[meteorite-list] Giant Asteroid Fragment Makes Impact

From: Ron Baalke <baalke_at_meteoritecentral.com>
Date: Thu May 11 13:28:22 2006
Message-ID: <200605111726.KAA11559_at_zagami.jpl.nasa.gov>

Public Relations Office
Cardiff University
Cardiff, U.K.

May 11, 2006

Giant asteroid fragment makes impact

A first-ever discovery of a fragment from a giant meteorite which
crashed to Earth millions of years ago could cause a re-think about
asteroid collisions with our planet.

Dr Iain McDonald of the School of Earth Ocean & Planetary Sciences was
among the international research team who identified the 25cm sized
fragment, found in a frozen magma pool at the bottom of the giant
Morokweng crater in South Africa. The unique discovery, which has just
been published in Nature, gives a direct insight into what was happening
in the solar system 144 million years ago.

The researchers found the fossilised meteorite fragment 766m below the
surface whilst helping a company searching for copper and nickel in the
giant Morokwong crater in South Africa. The international team comprised
researchers from South Africa, America, Canada and the Universities of
Cardiff and Glasgow.

Dr McDonald, who led the UK component of the research team, said: "This
was a huge stroke of luck, as had the borehole been sited just a metre
away, it may have missed the object altogether. For the first time it is
possible to hold in your hand an actual piece of a giant asteroid that
hit the Earth. This intact fragment may tell us a lot more about the
insides of asteroids than we currently know."

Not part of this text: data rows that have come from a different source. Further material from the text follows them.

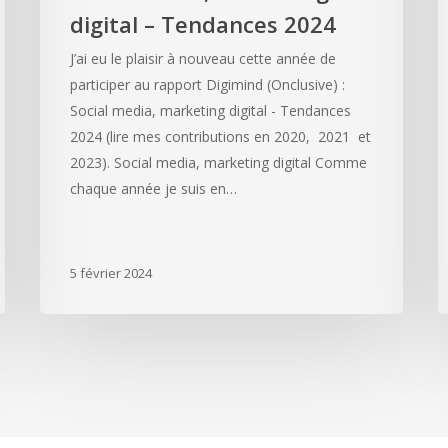
digital – Tendances 2024
J’ai eu le plaisir à nouveau cette année de
participer au rapport Digimind (Onclusive) :
Social media, marketing digital - Tendances
2024 (lire mes contributions en 2020, 2021 et
2023). Social media, marketing digital Comme
chaque année je suis en…
5 février 2024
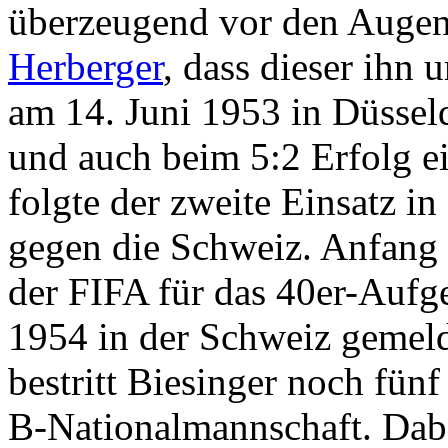
überzeugend vor den Augen
Herberger
, dass dieser ihn
am 14. Juni 1953 in Düssel
und auch beim 5:2 Erfolg e
folgte der zweite Einsatz i
gegen die Schweiz. Anfan
der FIFA für das 40er-Aufg
1954 in der Schweiz gemeld
bestritt Biesinger noch fünf
B-Nationalmannschaft. Dabei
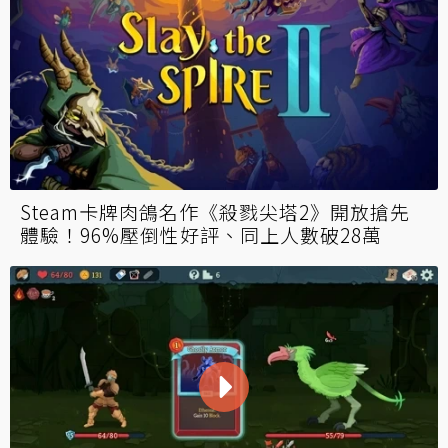
Steam卡牌肉鴿名作《殺戮尖塔2》開放搶先
體驗！96%壓倒性好評、同上人數破28萬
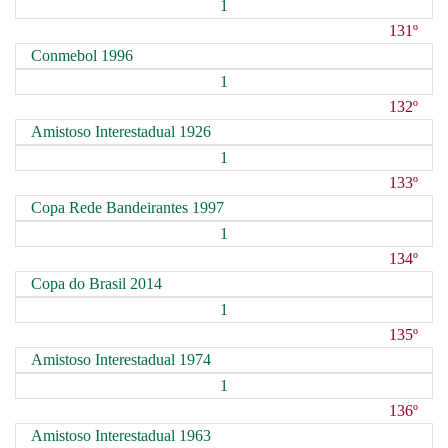
1
131º
Conmebol 1996
1
132º
Amistoso Interestadual 1926
1
133º
Copa Rede Bandeirantes 1997
1
134º
Copa do Brasil 2014
1
135º
Amistoso Interestadual 1974
1
136º
Amistoso Interestadual 1963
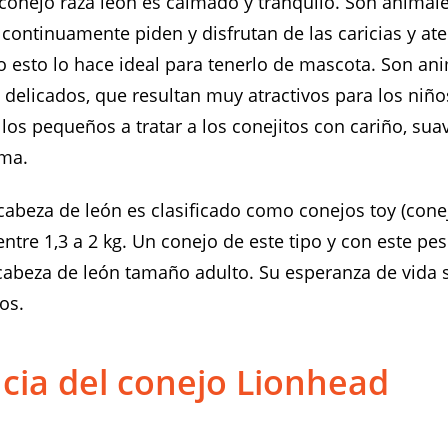
l conejo raza león es calmado y tranquilo. Son anima
 continuamente piden y disfrutan de las caricias y at
esto lo hace ideal para tenerlo de mascota. Son an
elicados, que resultan muy atractivos para los niños
 los pequeños a tratar a los conejitos con cariño, sua
ema.
 cabeza de león es clasificado como conejos toy (con
ntre 1,3 a 2 kg. Un conejo de este tipo y con este pe
abeza de león tamaño adulto. Su esperanza de vida 
os.
cia del conejo Lionhead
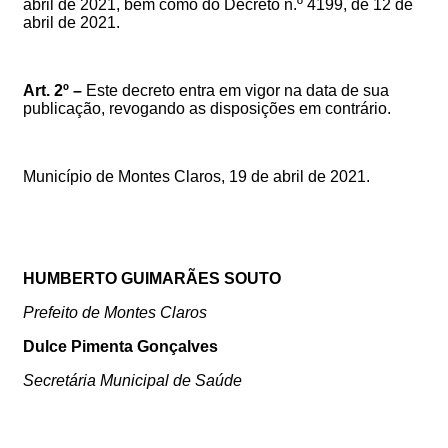
abril de 2021, bem como do Decreto n.º 4199, de 12 de
abril de 2021
.
Art. 2º –
Este decreto entra em vigor na data de sua
publicação, revogando as disposições em contrário.
Município de Montes Claros,
19
de abril de 2021.
HUMBERTO GUIMARÃES SOUTO
Prefeito de Montes Claros
Dulce Pimenta Gonçalves
Secretária Municipal de Saúde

Scientists have long believed that large asteroids or comets are
obliterated by the enormous temperatures created when they collide with
the Earth. Smaller impact craters of less than 4 kilometers diameter
have been found to contain meteorite fragments. It was thought that any
asteroid generating a crater larger than 4 kilometres in diameter would
be completely destroyed, but the new discovery challenges that view.

Morokweng is a very large crater of 70 kilometres diameter, and the
fragment?s survival suggests the asteroid struck the Earth at a lower
speed than has been assumed in the past.

Dr McDonald, who analysed the composition of the fragment, revealed a
further twist to the story of the meteorite, of a type called an
ordinary chondrite.

He said: "Morokweng is no run of the mill meteorite. It shows some
striking differences when compared with other known meteorites, such as
the absence of iron-nickel metal. It appears that the Morokweng
meteorite may have come from a very different part of the parent
asteroid than other ordinary chondrites which currently fall to earth."

To highlight its unique status, fragments of the asteroid have gone on
display at the Science Museum's Antenna news gallery from Thursday 11th May.